Big pile of presents
It's Ben's ninth birthday on Monday, so I'm off to spend the day with him, carrying a big bag of presents. As I can be fairly safe in the knowledge he's not going to read this, I can reveal that he's getting two Nintendo games, a make-your-own-radio kit, Truckers by Terry Pratchett, and a word game called Upwords. As far as I can work out it's piled up version of Scrabble.
Paul said it looked like a good pile of presents for a 9 year old. I think it looks like a good pile, whatever your age! Birthday presents seem to reach a peak size towards the end of childhood, start to tail off as a teenager, and then largely disappear as an adult. I suppose as you buy more stuff for yourself - books, music, clothes, toys - your significant others buy them less. Today's tshirt is a good example. I bought it for myself yesterday, but it would have made a great present. Still, I didn't want to wait until Christmas!
The pox
There's an outbreak of chicken pox at work. People are disappearing for a week at home covering themselves in calamine lotion. And everyone is unaccountably itchy and paranoid about every sniff and cough, even if they are perfectly well.

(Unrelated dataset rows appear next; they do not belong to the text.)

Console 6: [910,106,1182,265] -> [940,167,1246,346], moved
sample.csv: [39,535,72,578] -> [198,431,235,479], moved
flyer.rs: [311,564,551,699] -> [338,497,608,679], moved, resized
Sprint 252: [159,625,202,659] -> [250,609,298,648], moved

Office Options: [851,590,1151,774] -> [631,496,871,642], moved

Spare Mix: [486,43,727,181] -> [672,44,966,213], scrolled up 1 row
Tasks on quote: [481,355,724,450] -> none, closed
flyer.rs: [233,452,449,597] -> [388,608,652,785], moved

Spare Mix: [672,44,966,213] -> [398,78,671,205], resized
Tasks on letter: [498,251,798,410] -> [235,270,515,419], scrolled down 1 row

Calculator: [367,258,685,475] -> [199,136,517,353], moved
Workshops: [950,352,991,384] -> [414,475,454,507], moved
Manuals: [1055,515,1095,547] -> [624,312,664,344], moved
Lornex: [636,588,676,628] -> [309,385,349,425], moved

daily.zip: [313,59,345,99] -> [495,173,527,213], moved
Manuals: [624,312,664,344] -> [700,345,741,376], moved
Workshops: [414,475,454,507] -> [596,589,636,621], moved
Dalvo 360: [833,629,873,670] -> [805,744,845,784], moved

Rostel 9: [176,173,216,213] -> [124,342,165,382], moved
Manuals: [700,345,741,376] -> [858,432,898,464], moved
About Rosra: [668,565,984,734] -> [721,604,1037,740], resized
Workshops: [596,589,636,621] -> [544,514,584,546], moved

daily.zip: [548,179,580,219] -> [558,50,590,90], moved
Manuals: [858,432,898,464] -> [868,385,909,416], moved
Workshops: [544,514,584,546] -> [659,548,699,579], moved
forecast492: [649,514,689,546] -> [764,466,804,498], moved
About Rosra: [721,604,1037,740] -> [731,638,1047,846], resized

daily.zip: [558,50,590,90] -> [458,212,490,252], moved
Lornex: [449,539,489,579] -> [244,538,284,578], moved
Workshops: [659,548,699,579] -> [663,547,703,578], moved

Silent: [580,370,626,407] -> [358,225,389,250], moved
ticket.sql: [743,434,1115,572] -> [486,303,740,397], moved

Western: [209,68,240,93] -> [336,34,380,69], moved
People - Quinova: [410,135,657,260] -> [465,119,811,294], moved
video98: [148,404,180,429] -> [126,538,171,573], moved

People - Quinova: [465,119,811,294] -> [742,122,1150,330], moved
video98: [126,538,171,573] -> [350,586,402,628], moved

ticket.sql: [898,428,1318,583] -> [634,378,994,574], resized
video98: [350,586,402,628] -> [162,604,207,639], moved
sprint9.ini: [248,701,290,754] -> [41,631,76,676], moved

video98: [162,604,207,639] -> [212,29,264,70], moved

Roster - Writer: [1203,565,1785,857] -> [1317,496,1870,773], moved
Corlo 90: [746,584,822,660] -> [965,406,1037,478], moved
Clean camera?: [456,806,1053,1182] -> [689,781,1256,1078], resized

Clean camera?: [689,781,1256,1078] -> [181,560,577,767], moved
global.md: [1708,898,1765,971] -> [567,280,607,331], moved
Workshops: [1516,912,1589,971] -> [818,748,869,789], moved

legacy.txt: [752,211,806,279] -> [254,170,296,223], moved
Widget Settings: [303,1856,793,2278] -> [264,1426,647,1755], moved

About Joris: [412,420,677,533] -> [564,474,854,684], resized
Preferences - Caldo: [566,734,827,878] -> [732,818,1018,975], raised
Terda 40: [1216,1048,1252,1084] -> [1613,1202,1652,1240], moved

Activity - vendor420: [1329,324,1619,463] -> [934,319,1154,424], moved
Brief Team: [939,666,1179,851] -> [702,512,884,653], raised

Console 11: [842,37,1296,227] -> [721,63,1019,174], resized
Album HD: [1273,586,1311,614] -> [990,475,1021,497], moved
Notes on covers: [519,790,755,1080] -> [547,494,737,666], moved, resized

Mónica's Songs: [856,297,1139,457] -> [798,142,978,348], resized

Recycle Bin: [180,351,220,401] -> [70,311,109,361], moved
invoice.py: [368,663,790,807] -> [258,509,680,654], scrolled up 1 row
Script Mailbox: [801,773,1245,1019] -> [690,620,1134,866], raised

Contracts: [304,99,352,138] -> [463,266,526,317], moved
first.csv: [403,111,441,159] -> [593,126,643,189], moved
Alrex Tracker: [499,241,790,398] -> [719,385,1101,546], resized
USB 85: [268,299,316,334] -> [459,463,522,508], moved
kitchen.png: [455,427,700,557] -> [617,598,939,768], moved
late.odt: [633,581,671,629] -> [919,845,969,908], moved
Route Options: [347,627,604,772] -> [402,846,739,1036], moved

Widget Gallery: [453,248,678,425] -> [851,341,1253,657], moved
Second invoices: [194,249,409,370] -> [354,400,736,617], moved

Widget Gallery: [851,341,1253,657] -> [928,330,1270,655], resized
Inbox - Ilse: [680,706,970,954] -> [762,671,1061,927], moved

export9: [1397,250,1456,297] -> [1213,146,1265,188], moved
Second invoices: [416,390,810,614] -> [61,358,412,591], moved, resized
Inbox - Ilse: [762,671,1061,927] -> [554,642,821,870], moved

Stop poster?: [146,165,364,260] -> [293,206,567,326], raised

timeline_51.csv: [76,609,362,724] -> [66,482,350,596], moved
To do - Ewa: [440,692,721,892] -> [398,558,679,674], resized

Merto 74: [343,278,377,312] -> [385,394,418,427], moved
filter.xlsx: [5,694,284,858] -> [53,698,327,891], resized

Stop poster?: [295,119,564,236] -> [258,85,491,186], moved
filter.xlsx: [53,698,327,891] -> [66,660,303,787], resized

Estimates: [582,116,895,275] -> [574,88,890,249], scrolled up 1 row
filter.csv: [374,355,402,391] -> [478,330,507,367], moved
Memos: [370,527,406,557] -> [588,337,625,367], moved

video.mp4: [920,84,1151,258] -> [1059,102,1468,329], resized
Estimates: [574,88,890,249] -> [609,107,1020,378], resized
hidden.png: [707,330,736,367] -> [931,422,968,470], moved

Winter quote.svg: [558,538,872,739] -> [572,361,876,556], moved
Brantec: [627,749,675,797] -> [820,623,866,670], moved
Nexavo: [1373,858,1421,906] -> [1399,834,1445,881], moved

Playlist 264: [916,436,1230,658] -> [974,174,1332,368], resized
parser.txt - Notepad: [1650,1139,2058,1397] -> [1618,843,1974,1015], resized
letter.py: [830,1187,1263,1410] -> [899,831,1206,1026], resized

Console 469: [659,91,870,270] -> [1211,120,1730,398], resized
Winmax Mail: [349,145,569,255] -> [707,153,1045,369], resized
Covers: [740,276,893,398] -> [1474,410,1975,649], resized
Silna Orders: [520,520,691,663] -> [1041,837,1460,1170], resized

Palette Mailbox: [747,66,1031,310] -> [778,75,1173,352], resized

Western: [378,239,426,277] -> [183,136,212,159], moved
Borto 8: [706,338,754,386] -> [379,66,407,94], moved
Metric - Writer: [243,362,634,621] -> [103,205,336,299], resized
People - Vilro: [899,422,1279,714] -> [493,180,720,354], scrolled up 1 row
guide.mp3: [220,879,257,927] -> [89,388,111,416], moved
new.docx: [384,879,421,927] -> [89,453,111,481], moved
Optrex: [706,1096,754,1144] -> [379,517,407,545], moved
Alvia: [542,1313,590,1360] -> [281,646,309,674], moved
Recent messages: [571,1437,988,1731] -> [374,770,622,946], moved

I'm keeping my fingers crossed that I remain unaffected. My mother had enough foresight to send me off to play with every other sick child on our street when I was small, so I'd got through most of the childhood diseases by the time I was 7. Pox parties seem less common now which I think is a shame. My mother was of the opinion that, given the potentially terrible consequences particularly of mumps in adult men, it was better to get everything over and done with as early as possible. I'm sure it must have been a real chore for her to put up with an ill little boy - I complain now when I feel sick so have no reason to believe I wasn't hard work as a child - but I'm very grateful. It should mean, I hope, that I still have the chicken pox antibodies and won't get ill now. Fingers crossed.